# 13" Compound Rest Needed



## MrUnderwood08 (Aug 22, 2013)

I recently bought a CL175B 13" x 5' south bend lathe with a broken compound. I have scoured ebay and contacted south bend parts department but wanted to post up on a few forums to see if someone had a source for spare parts or ideas of how to fix. The part also looks unusual compared to catalog pictures and ebay items. I'll take a photo but length measures at 9.5.


----------



## MrUnderwood08 (Aug 22, 2013)




----------



## shovel80 (Aug 22, 2013)

I don't know if this will help you but, I saw these on Craigs List today!

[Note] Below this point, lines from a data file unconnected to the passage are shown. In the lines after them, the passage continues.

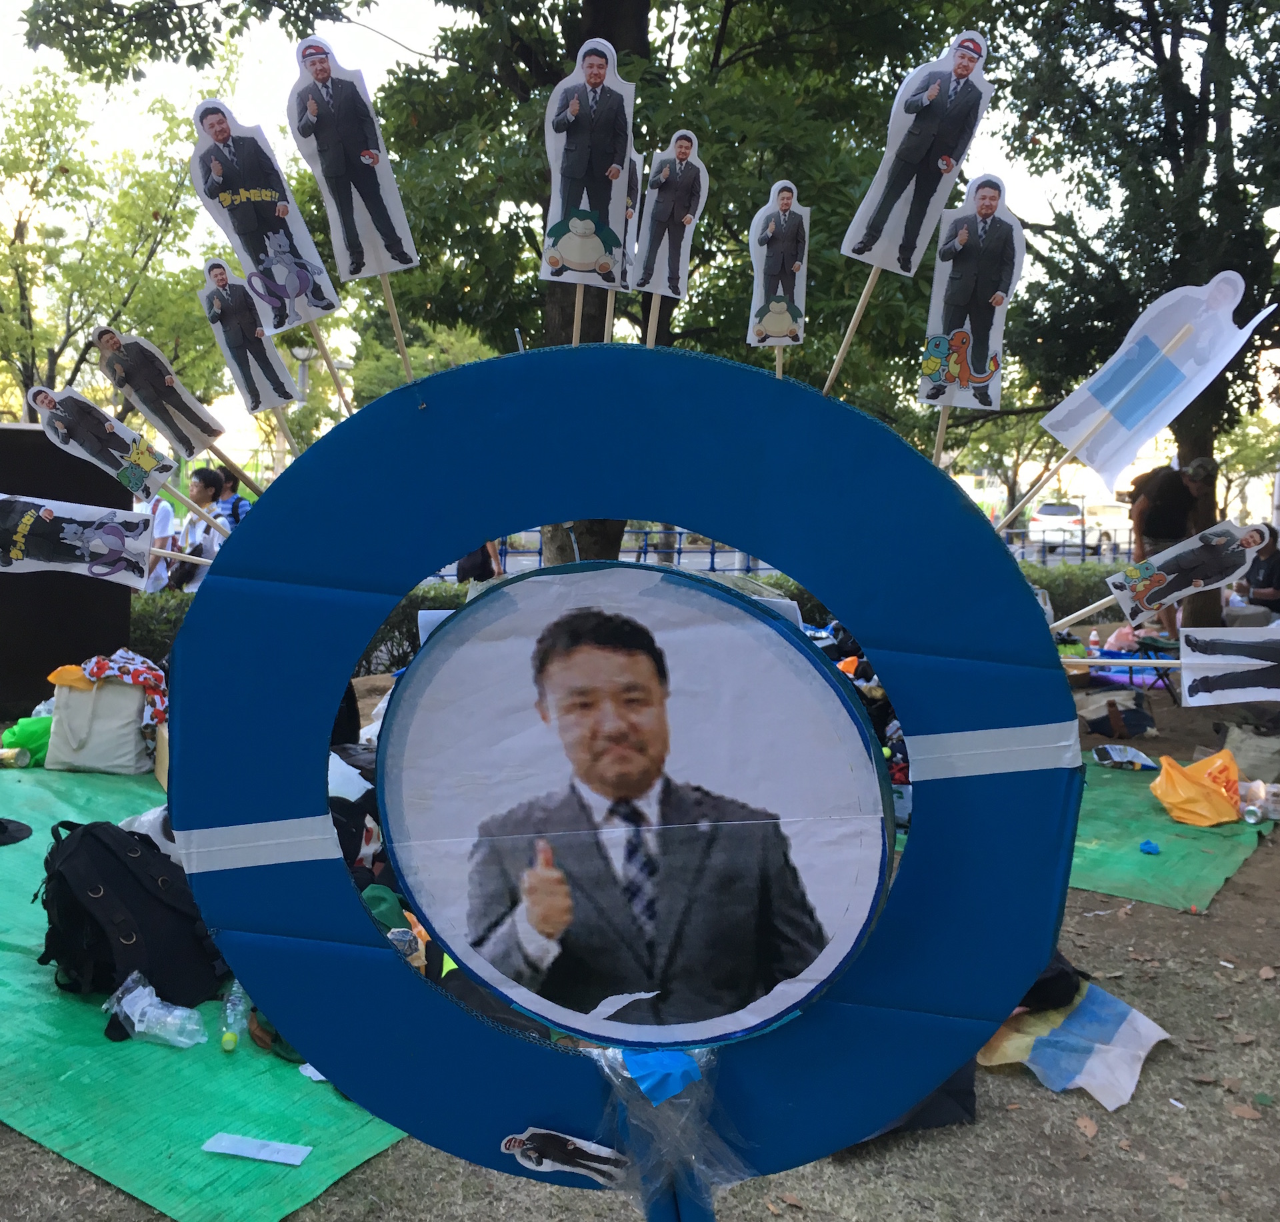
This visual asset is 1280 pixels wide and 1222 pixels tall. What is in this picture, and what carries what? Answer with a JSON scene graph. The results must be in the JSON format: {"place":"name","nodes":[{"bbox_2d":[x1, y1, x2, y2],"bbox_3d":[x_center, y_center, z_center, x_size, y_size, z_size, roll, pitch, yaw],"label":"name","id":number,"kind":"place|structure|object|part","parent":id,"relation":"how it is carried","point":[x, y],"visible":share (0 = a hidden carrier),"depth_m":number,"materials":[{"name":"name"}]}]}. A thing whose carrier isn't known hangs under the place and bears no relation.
{"place":"outdoors","nodes":[
{"label":"outdoors","id":0,"kind":"place"},
{"bbox_2d":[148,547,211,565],"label":"stick","id":1,"kind":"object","parent":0,"point":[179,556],"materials":[{"name":"beige wood"}]},
{"bbox_2d":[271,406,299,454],"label":"stick","id":2,"kind":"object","parent":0,"point":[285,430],"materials":[{"name":"beige wood"}]},
{"bbox_2d":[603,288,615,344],"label":"stick","id":3,"kind":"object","parent":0,"point":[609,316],"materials":[{"name":"beige wood"}]},
{"bbox_2d":[0,0,1279,455],"label":"sky","id":4,"kind":"structure","parent":0,"point":[427,10],"materials":[{"name":"white"}]},
{"bbox_2d":[2,662,1279,1221],"label":"ground","id":5,"kind":"structure","parent":0,"point":[1131,1109],"materials":[{"name":"brown soil"}]},
{"bbox_2d":[0,425,132,714],"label":"dark panel","id":6,"kind":"object","parent":5,"relation":"on","point":[127,591],"visible":0.65,"depth_m":7.06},
{"bbox_2d":[0,757,411,1221],"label":"green tarp","id":7,"kind":"object","parent":5,"relation":"on","point":[34,940],"visible":0.48,"depth_m":3.14,"materials":[{"name":"green plastic"}]},
{"bbox_2d":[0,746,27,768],"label":"can","id":8,"kind":"object","parent":7,"relation":"on","point":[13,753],"visible":0.98,"depth_m":6.22,"materials":[{"name":"metal"}]},
{"bbox_2d":[0,816,33,845],"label":"black hat","id":9,"kind":"object","parent":7,"relation":"on","point":[4,829],"visible":0.98,"depth_m":5.03,"materials":[{"name":"black"}]},
{"bbox_2d":[0,715,52,766],"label":"green bag","id":10,"kind":"object","parent":7,"relation":"on","point":[31,733],"visible":0.69,"depth_m":6.26,"materials":[{"name":"green plastic"}]},
{"bbox_2d":[46,674,150,775],"bbox_3d":[-2.830,0.575,6.300,0.524,0.517,0.444,4,7,29],"label":"white bag","id":11,"kind":"object","parent":7,"relation":"on","point":[109,753],"visible":0.84,"depth_m":6.12,"materials":[{"name":"white fabric"}]},
{"bbox_2d":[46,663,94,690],"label":"yellow cloth","id":12,"kind":"object","parent":11,"relation":"on","point":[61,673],"visible":0.63,"depth_m":6.05,"materials":[{"name":"orange fabric"}]},
{"bbox_2d":[73,649,169,729],"bbox_3d":[-2.723,0.421,6.313,0.502,0.375,0.428,4,7,29],"label":"patterned cloth","id":13,"kind":"object","parent":11,"relation":"on","point":[124,675],"visible":0.75,"depth_m":6.19,"materials":[{"name":"fabric"}]},
{"bbox_2d":[36,818,227,1012],"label":"backpack","id":14,"kind":"object","parent":7,"relation":"on","point":[106,850],"visible":0.91,"depth_m":3.44,"materials":[{"name":"black fabric"}]},
{"bbox_2d":[101,972,205,1048],"bbox_3d":[-1.356,1.122,3.316,0.309,0.160,0.190,3,6,17],"label":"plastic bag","id":15,"kind":"object","parent":7,"relation":"on","point":[148,989],"visible":0.99,"depth_m":3.28,"materials":[{"name":"clear plastic"}]},
{"bbox_2d":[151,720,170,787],"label":"cardboard box","id":16,"kind":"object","parent":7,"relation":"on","point":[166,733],"visible":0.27,"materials":[{"name":"beige cardboard"}]},
{"bbox_2d":[220,982,250,1052],"bbox_3d":[-1.121,1.115,3.300,0.081,0.171,0.182,1,6,1],"label":"plastic bottle","id":17,"kind":"object","parent":7,"relation":"on","point":[229,1045],"visible":0.74,"depth_m":3.27,"materials":[{"name":"clear plastic"}]},
{"bbox_2d":[201,1132,312,1165],"bbox_3d":[-0.895,1.264,2.780,0.247,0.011,0.097,2,6,15],"label":"paper","id":18,"kind":"object","parent":7,"relation":"on","point":[295,1163],"visible":0.98,"depth_m":2.78,"materials":[{"name":"paper"}]},
{"bbox_2d":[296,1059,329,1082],"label":"paper scrap","id":19,"kind":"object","parent":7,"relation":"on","point":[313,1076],"visible":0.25,"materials":[{"name":"white paper"}]},
{"bbox_2d":[388,925,421,967],"bbox_3d":[-0.650,0.951,3.225,0.096,0.156,0.096,4,7,29],"label":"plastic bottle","id":20,"kind":"object","parent":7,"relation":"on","point":[397,937],"visible":0.45,"depth_m":3.19,"materials":[{"name":"plastic"}]},
{"bbox_2d":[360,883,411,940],"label":"green bag","id":21,"kind":"object","parent":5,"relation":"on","point":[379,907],"visible":0.27,"depth_m":3.52,"materials":[{"name":"green fabric"}]},
{"bbox_2d":[168,346,1089,1210],"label":"ring","id":22,"kind":"object","parent":5,"relation":"on","point":[1071,823],"visible":0.88,"depth_m":1.89,"materials":[{"name":"blue"}]},
{"bbox_2d":[0,492,153,587],"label":"cutout","id":23,"kind":"object","parent":22,"relation":"attached to","point":[106,570],"visible":0.99,"depth_m":2.35,"materials":[{"name":"paper"}]},
{"bbox_2d":[22,383,178,498],"bbox_3d":[-1.094,-0.336,2.426,0.279,0.249,0.073,1,6,-1],"label":"cutout","id":24,"kind":"object","parent":22,"relation":"attached to","point":[139,462],"visible":0.99,"depth_m":2.42,"materials":[{"name":"grey paper"}]},
{"bbox_2d":[89,324,230,465],"bbox_3d":[-0.938,-0.410,2.340,0.254,0.288,0.068,1,6,-1],"label":"cutout","id":25,"kind":"object","parent":22,"relation":"attached to","point":[103,338],"visible":0.99,"depth_m":2.33,"materials":[{"name":"grey paper"}]},
{"bbox_2d":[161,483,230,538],"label":"stick","id":26,"kind":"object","parent":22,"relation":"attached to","point":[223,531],"visible":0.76,"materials":[{"name":"beige wood"}]},
{"bbox_2d":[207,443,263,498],"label":"stick","id":27,"kind":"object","parent":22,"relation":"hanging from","point":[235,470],"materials":[{"name":"brown wood"}]},
{"bbox_2d":[197,260,303,414],"bbox_3d":[-0.680,-0.465,2.068,0.170,0.279,0.059,1,6,2],"label":"cutout","id":28,"kind":"object","parent":22,"relation":"attached to","point":[274,353],"visible":0.99,"depth_m":2.06,"materials":[{"name":"grey paper"}]},
{"bbox_2d":[176,814,344,871],"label":"tape","id":29,"kind":"object","parent":22,"relation":"attached to","point":[241,865],"visible":0.86,"depth_m":2.08,"materials":[{"name":"white plastic"}]},
{"bbox_2d":[186,95,339,330],"bbox_3d":[-0.587,-0.606,1.855,0.202,0.365,0.075,1,6,1],"label":"cutout","id":30,"kind":"object","parent":22,"relation":"attached to","point":[328,305],"visible":0.98,"depth_m":1.85,"materials":[{"name":"grey paper"}]},
{"bbox_2d":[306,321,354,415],"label":"stick","id":31,"kind":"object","parent":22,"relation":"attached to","point":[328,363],"visible":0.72,"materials":[{"name":"brown wood"}]},
{"bbox_2d":[287,36,419,284],"bbox_3d":[-0.435,-0.656,1.796,0.181,0.405,0.076,1,6,1],"label":"cutout","id":32,"kind":"object","parent":22,"relation":"attached to","point":[394,239],"visible":0.98,"depth_m":1.79,"materials":[{"name":"white paper"}]},
{"bbox_2d":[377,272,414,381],"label":"stick","id":33,"kind":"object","parent":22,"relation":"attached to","point":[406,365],"visible":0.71,"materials":[{"name":"brown wood"}]},
{"bbox_2d":[499,1126,629,1184],"bbox_3d":[-0.124,0.916,1.991,0.208,0.081,0.057,4,7,29],"label":"cutout","id":34,"kind":"object","parent":22,"relation":"attached to","point":[601,1154],"visible":0.99,"depth_m":1.99,"materials":[{"name":"white paper"}]},
{"bbox_2d":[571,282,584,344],"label":"stick","id":35,"kind":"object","parent":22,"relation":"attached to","point":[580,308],"visible":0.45,"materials":[{"name":"beige wood"}]},
{"bbox_2d":[542,37,636,287],"bbox_3d":[-0.069,-0.618,1.684,0.145,0.372,0.076,1,6,5],"label":"cutout","id":36,"kind":"object","parent":22,"relation":"attached to","point":[586,257],"visible":0.99,"depth_m":1.68,"materials":[{"name":"grey paper"}]},
{"bbox_2d":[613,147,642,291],"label":"cutout","id":37,"kind":"object","parent":22,"relation":"attached to","point":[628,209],"visible":0.4,"depth_m":1.89,"materials":[{"name":"white paper"}]},
{"bbox_2d":[376,560,895,1052],"bbox_3d":[-0.020,0.309,1.822,0.798,0.729,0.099,3,6,18],"label":"portrait","id":38,"kind":"object","parent":22,"relation":"attached to","point":[699,597],"visible":0.98,"depth_m":1.80,"materials":[{"name":"white paper"}]},
{"bbox_2d":[619,1045,704,1104],"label":"blue tape","id":39,"kind":"object","parent":22,"relation":"attached to","point":[687,1076],"visible":0.87,"depth_m":1.85,"materials":[{"name":"blue plastic"}]},
{"bbox_2d":[629,130,709,303],"bbox_3d":[0.038,-0.559,1.726,0.124,0.271,0.061,1,6,5],"label":"cutout","id":40,"kind":"object","parent":22,"relation":"attached to","point":[667,197],"visible":0.99,"depth_m":1.72,"materials":[{"name":"grey paper"}]},
{"bbox_2d":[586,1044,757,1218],"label":"plastic wrap","id":41,"kind":"object","parent":22,"relation":"attached to","point":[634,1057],"visible":0.91,"depth_m":1.87,"materials":[{"name":"clear plastic"}]},
{"bbox_2d":[746,180,809,359],"bbox_3d":[0.213,-0.507,1.831,0.100,0.296,0.085,1,6,4],"label":"cutout","id":42,"kind":"object","parent":22,"relation":"attached to","point":[775,323],"visible":0.98,"depth_m":1.83,"materials":[{"name":"grey paper"}]},
{"bbox_2d":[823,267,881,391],"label":"stick","id":43,"kind":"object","parent":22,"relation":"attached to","point":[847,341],"visible":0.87,"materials":[{"name":"beige wood"}]},
{"bbox_2d":[844,32,993,277],"bbox_3d":[0.387,-0.609,1.643,0.167,0.358,0.094,4,7,29],"label":"cutout","id":44,"kind":"object","parent":22,"relation":"attached to","point":[889,239],"visible":0.99,"depth_m":1.64,"materials":[{"name":"grey paper"}]},
{"bbox_2d":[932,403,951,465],"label":"stick","id":45,"kind":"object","parent":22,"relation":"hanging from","point":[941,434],"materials":[{"name":"beige wood"}]},
{"bbox_2d":[916,176,1027,418],"bbox_3d":[0.456,-0.429,1.659,0.154,0.339,0.083,2,6,10],"label":"cutout","id":46,"kind":"object","parent":22,"relation":"attached to","point":[963,363],"visible":0.99,"depth_m":1.66,"materials":[{"name":"grey paper"}]},
{"bbox_2d":[908,722,1084,779],"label":"tape","id":47,"kind":"object","parent":22,"relation":"attached to","point":[1023,769],"visible":0.91,"depth_m":1.91,"materials":[{"name":"white plastic"}]},
{"bbox_2d":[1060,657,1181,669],"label":"stick","id":48,"kind":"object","parent":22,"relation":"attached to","point":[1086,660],"visible":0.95,"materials":[{"name":"beige wood"}]},
{"bbox_2d":[1039,270,1275,512],"bbox_3d":[0.767,-0.334,1.799,0.349,0.356,0.089,2,6,8],"label":"cutout","id":49,"kind":"object","parent":22,"relation":"attached to","point":[1176,407],"visible":0.99,"depth_m":1.78,"materials":[{"name":"white paper"}]},
{"bbox_2d":[1100,519,1270,620],"bbox_3d":[0.911,-0.058,1.994,0.295,0.178,0.059,1,6,4],"label":"cutout","id":50,"kind":"object","parent":22,"relation":"attached to","point":[1170,576],"visible":0.99,"depth_m":1.98,"materials":[{"name":"grey paper"}]},
{"bbox_2d":[1176,624,1279,703],"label":"cutout","id":51,"kind":"object","parent":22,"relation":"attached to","point":[1269,663],"visible":0.99,"depth_m":2.40,"materials":[{"name":"white paper"}]},
{"bbox_2d":[127,557,1139,678],"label":"hedge","id":52,"kind":"object","parent":5,"relation":"on","point":[454,594],"visible":0.15,"depth_m":9.93,"materials":[{"name":"green plant"}]},
{"bbox_2d":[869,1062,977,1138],"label":"black bag","id":53,"kind":"object","parent":5,"relation":"on","point":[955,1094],"visible":0.19,"depth_m":2.97,"materials":[{"name":"black"}]},
{"bbox_2d":[1019,949,1081,1011],"bbox_3d":[1.180,1.090,3.671,0.319,0.216,0.340,-1,6,-18],"label":"black bag","id":54,"kind":"object","parent":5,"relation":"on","point":[1059,979],"visible":0.33,"depth_m":3.56,"materials":[{"name":"black"}]},
{"bbox_2d":[977,980,1172,1107],"bbox_3d":[1.203,1.209,3.439,0.559,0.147,0.556,4,7,29],"label":"flag","id":55,"kind":"object","parent":5,"relation":"on","point":[1128,1015],"visible":0.8,"depth_m":3.32,"materials":[{"name":"fabric"}]},
{"bbox_2d":[1074,1114,1099,1138],"bbox_3d":[1.156,1.329,3.078,0.109,0.026,0.109,-4,7,-37],"label":"dry leaf","id":56,"kind":"object","parent":5,"relation":"on","point":[1092,1127],"visible":0.95,"depth_m":3.06,"materials":[{"name":"brown plant"}]},
{"bbox_2d":[1080,690,1159,738],"bbox_3d":[3.180,0.674,7.936,0.497,0.299,0.449,-1,6,-16],"label":"bag","id":57,"kind":"object","parent":5,"relation":"on","point":[1134,711],"visible":0.95,"depth_m":7.81,"materials":[{"name":"fabric"}]},
{"bbox_2d":[1128,634,1181,704],"bbox_3d":[3.584,0.470,8.205,0.471,0.501,0.468,-1,6,-16],"label":"folding chair","id":58,"kind":"object","parent":5,"relation":"on","point":[1146,648],"visible":0.61,"depth_m":8.13,"materials":[{"name":"black"}]},
{"bbox_2d":[1066,754,1277,912],"bbox_3d":[2.063,1.000,6.141,2.146,0.040,2.307,4,7,29],"label":"green tarp","id":59,"kind":"object","parent":5,"relation":"on","point":[1137,835],"visible":0.5,"depth_m":5.42,"materials":[{"name":"green plastic"}]},
{"bbox_2d":[1092,743,1157,771],"bbox_3d":[2.825,0.858,6.924,0.332,0.101,0.319,0,6,-7],"label":"plastic bag","id":60,"kind":"object","parent":59,"relation":"on","point":[1134,753],"visible":0.98,"depth_m":6.89,"materials":[{"name":"white plastic"}]},
{"bbox_2d":[1138,838,1161,855],"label":"blue scrap","id":61,"kind":"object","parent":59,"relation":"on","point":[1155,850],"visible":0.98,"depth_m":5.25,"materials":[{"name":"blue"}]},
{"bbox_2d":[1149,748,1242,826],"bbox_3d":[2.794,0.873,5.933,0.462,0.332,0.418,0,6,-10],"label":"yellow bag","id":62,"kind":"object","parent":59,"relation":"on","point":[1206,793],"visible":0.99,"depth_m":5.83,"materials":[{"name":"orange plastic"}]},
{"bbox_2d":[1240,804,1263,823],"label":"can","id":63,"kind":"object","parent":59,"relation":"on","point":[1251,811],"visible":0.98,"depth_m":5.73,"materials":[{"name":"silver metal"}]},
{"bbox_2d":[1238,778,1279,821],"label":"plastic bottle","id":64,"kind":"object","parent":59,"relation":"on","point":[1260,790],"visible":0.88,"depth_m":5.82,"materials":[{"name":"clear plastic"}]},
{"bbox_2d":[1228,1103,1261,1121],"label":"dry leaf","id":65,"kind":"object","parent":5,"relation":"on","point":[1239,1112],"visible":0.97,"depth_m":3.14,"materials":[{"name":"brown plant"}]},
{"bbox_2d":[1218,723,1279,782],"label":"bag","id":66,"kind":"object","parent":5,"relation":"on","point":[1269,759],"visible":0.93,"depth_m":6.51,"materials":[{"name":"fabric"}]},
{"bbox_2d":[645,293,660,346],"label":"stick","id":67,"kind":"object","parent":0,"point":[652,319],"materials":[{"name":"beige wood"}]},
{"bbox_2d":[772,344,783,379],"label":"stick","id":68,"kind":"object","parent":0,"point":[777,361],"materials":[{"name":"beige wood"}]},
{"bbox_2d":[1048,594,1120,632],"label":"stick","id":69,"kind":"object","parent":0,"point":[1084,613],"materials":[{"name":"beige wood"}]},
{"label":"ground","id":70,"kind":"structure","parent":0},
{"bbox_2d":[0,68,234,425],"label":"tree","id":71,"kind":"object","parent":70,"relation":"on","point":[13,242],"visible":0.84,"depth_m":17.51,"materials":[{"name":"green plant"}]},
{"bbox_2d":[144,490,179,592],"bbox_3d":[-3.923,-0.460,9.567,0.474,1.282,0.525,2,6,11],"label":"person","id":72,"kind":"object","parent":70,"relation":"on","point":[160,567],"visible":0.44,"depth_m":9.51},
{"bbox_2d":[172,464,225,592],"bbox_3d":[-3.306,-0.414,8.969,0.478,1.300,0.472,4,7,29],"label":"person","id":73,"kind":"object","parent":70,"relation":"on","point":[199,492],"visible":0.58,"depth_m":8.87},
{"bbox_2d":[209,466,250,532],"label":"person","id":74,"kind":"object","parent":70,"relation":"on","point":[235,504],"visible":0.41,"depth_m":9.28},
{"bbox_2d":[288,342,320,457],"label":"street lamp","id":75,"kind":"object","parent":70,"relation":"on","point":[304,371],"visible":0.35,"depth_m":20.62,"materials":[{"name":"grey metal"}]},
{"bbox_2d":[454,542,503,584],"bbox_3d":[-1.491,-0.421,10.956,0.562,1.289,0.682,1,6,-2],"label":"person","id":76,"kind":"object","parent":70,"relation":"on","point":[478,570],"visible":0.25,"depth_m":10.84},
{"bbox_2d":[32,0,978,574],"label":"tree","id":77,"kind":"object","parent":70,"relation":"on","point":[607,37],"visible":0.68,"depth_m":7.95,"materials":[{"name":"green plant"}]},
{"label":"tree trunk","id":78,"kind":"part","parent":77,"relation":"part of","materials":[{"name":"brown wood"}]},
{"bbox_2d":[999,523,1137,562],"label":"fence","id":79,"kind":"object","parent":70,"relation":"on","point":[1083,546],"visible":0.43,"depth_m":27.42,"materials":[{"name":"metal"}]},
{"bbox_2d":[1025,500,1126,553],"bbox_3d":[13.225,-2.421,35.867,2.003,1.627,5.078,4,7,29],"label":"car","id":80,"kind":"object","parent":70,"relation":"on","point":[1065,510],"visible":0.72,"depth_m":34.17,"materials":[{"name":"white metal"}]},
{"bbox_2d":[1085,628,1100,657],"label":"bottle","id":81,"kind":"object","parent":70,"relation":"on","point":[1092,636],"visible":0.91,"depth_m":8.57,"materials":[{"name":"plastic"}]},
{"bbox_2d":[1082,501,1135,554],"label":"car","id":82,"kind":"object","parent":70,"relation":"on","point":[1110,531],"visible":0.52,"depth_m":34.78,"materials":[{"name":"white"}]},
{"bbox_2d":[986,0,1279,635],"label":"tree","id":83,"kind":"object","parent":70,"relation":"on","point":[1158,61],"visible":0.86,"depth_m":9.72,"materials":[{"name":"green plant"}]},
{"bbox_2d":[1127,456,1219,638],"bbox_3d":[3.921,-0.399,8.767,0.626,1.455,0.644,-1,6,-17],"label":"man","id":84,"kind":"object","parent":70,"relation":"on","point":[1158,510],"visible":0.67,"depth_m":8.62},
{"bbox_2d":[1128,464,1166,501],"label":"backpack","id":85,"kind":"object","parent":84,"relation":"on","point":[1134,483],"visible":0.33,"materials":[{"name":"fabric"}]},
{"bbox_2d":[1233,525,1279,619],"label":"person","id":86,"kind":"object","parent":70,"relation":"on","point":[1272,567],"visible":0.73,"depth_m":9.21}
]}

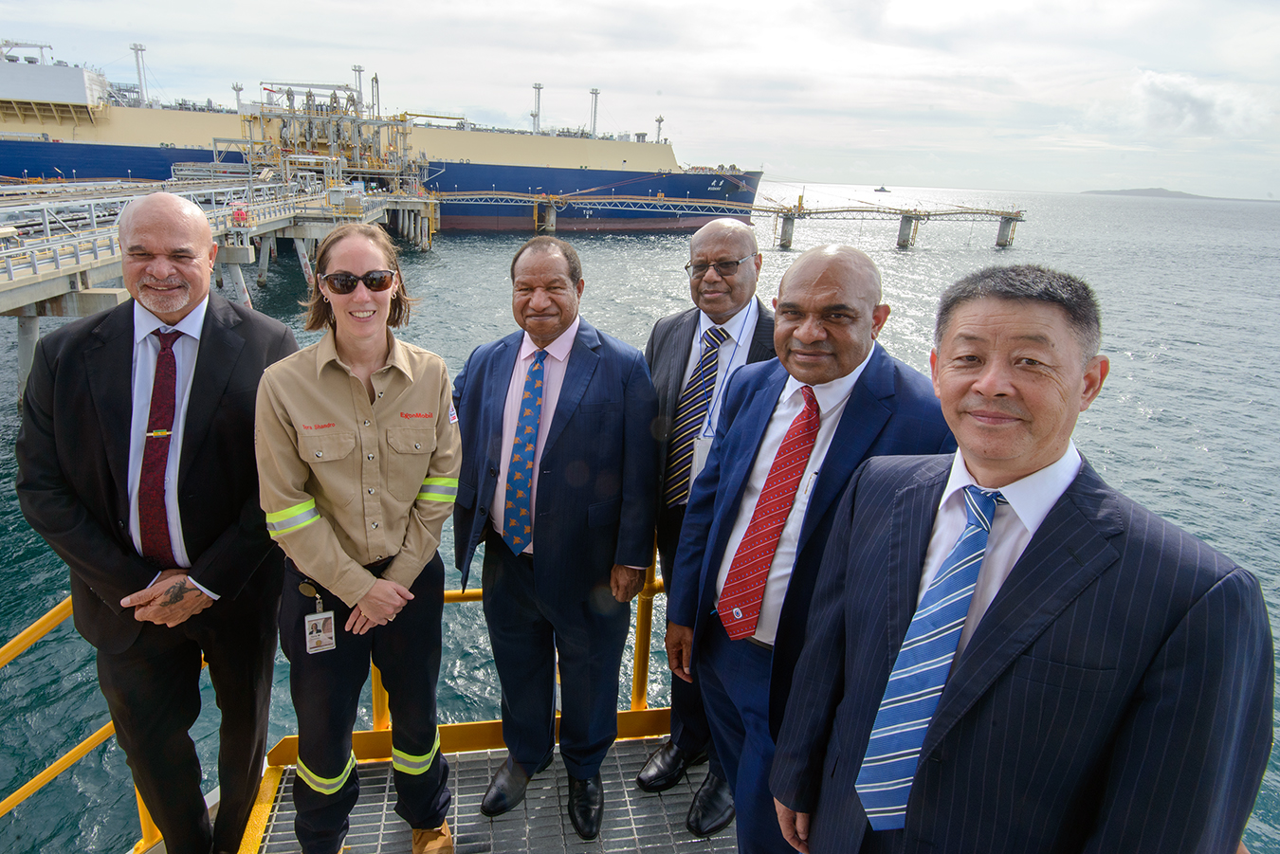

http://sacramento.craigslist.org/tls/3993690325.html

Terry)


----------



## MrUnderwood08 (Aug 23, 2013)

UPDATE: lathe has seneca falls carriage and tailstock... NOT southbend. I did not know this when I bought it last weekend. Buyer beware I guess. Should have known better. ANYBODY ever seen anything like this? EVER? Best guess as to what this means for function and wear? I am leaning towards restoring to original condition... I NEED PARTS. Help Me. 
anic:


----------



## Splat (Aug 23, 2013)

Have you talked to Joe  http://www.plazamachinery.com/ ?  He might be able to help you out. Good luck.


----------



## MrUnderwood08 (Aug 24, 2013)

I spoke with Joe at Plaza Machinery and he is going to do the best he can to help me out. The lathe overall seems to be in very good condition. The SB serial card from grizzly shows another anomaly. It looks like the lathe may have shipped without the tailstock, saddle, apron or compound rest from the factory. Does anyone have information on purchaser: FACTORY S. 245-7. Why would it ship with just a steady rest?


----------